Do you happen to remember where the author implied farming is super and preachy? I did not pick up on that at all. The wicca main character story line does a lot of farming because they are established at her cabin. It states that it is hard work, but necessary to have something to do to stop thinking about all the loss. Also they are next to a little community that is, for the most part, a christian theocracy, who actually preaches against the wicca.

The people around the wiccan group were drawn into the charisma of the female lead. A lot of hero worship. Same with the male leader.

You are thinking more globally. This book is set in a very small part of the world. The author could have spent pages to explain the situation, but it would not be relevant to the scope of following two protagonist groups fighting against a powerful antagonist.

Edit: I just remembered that there is some race/culture play with the Native Americans and their plans to take back their lands from the whites.

Wjmacguffin Fred wrote: "Fuedalism isn't certain, but it depends on who has the power. Of course some gang banger could have stabbed him in the face, but would he give the gang banger that chance? If that did happen, would..."
Sorry, but I still cannot believe Mr. History Professor becomes lord of the gangs. It makes no sense. With armor and sword, would he defeat the gangbangers who came at him? Most likely. Would they follow his leadership? Hell no. If the author made him leader of a band of powerful folk dominating gangs through superior weaponry and skill, OK. But the author had the gangbangers willingly following his lead. Nope.

Would I factor in race when people are starving? No, but many would. Scarcity brings out the best and worst in people. It's not about thinking of "other things". It's about saving scarce resources for your people, and many view race as "their people". That's just race! What about class, neighborhoods, ethnicity, and religion? I'm not saying post-apocalypse worlds should be populated with homogeneous groups but ignoring all of that in favor of some white college professor ruling people of color as their Lord and Master? Puh-lease.

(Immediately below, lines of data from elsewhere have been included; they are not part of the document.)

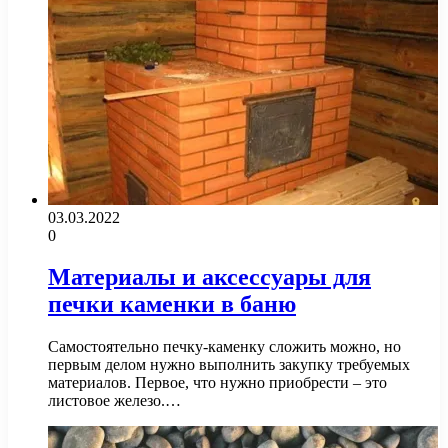
03.03.2022
0
Материалы и аксессуары для
печки каменки в баню
Самостоятельно печку-каменку сложить можно, но
первым делом нужно выполнить закупку требуемых
материалов. Первое, что нужно приобрести – это
листовое железо.…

As for farming, his characters seemed happier living off the land than in the modern world. No doubt a simpler life has its benefits and some people would indeed be happier there. But living without toothpaste, condoms, penicillin, toilet paper, TV, and tampons? The author looks at an agrarian society with rose-tinted glasses and I found that naivete tiresome.

I hear you about the charismatic Wiccan girl, but really? Everyone abandons their faith just like that? Or did everyone believing in Christianity, easily the dominant religion in the area where the novel is set, not make it through the Change alive?

Lastly, I don't need the author to explain everything in his world. It's just that, for me, the setting and story lacked enough suspension of disbelief and the whole thing was laughable.